*** Recorded data Section Begins ***
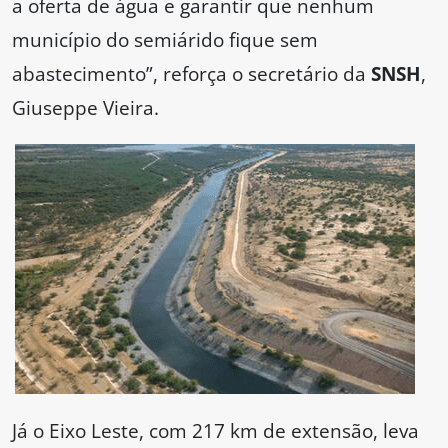
a oferta de água e garantir que nenhum
município do semiárido fique sem
abastecimento”, reforça o secretário da
SNSH
,
Giuseppe Vieira.
Já o Eixo Leste, com 217 km de extensão, leva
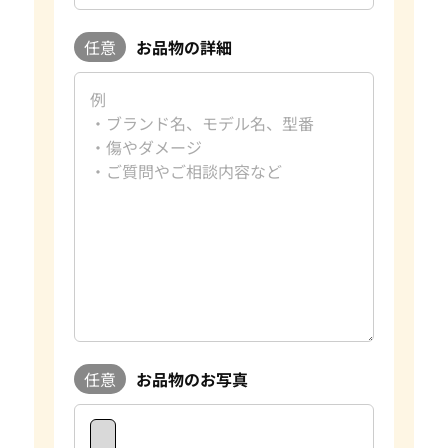
任意
お品物の詳細
任意
お品物のお写真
*** Recorded data Section Ends ***
◆ Work task ◆
Reproduce verbatim, and only, the lines starting at the one that contains "o secretário da" and ending with the final line of the records; leave out the pictures.

◆ Written answer ◆
abastecimento”, reforça o secretário da
SNSH
,
Giuseppe Vieira.
Já o Eixo Leste, com 217 km de extensão, leva
任意
お品物の詳細
任意
お品物のお写真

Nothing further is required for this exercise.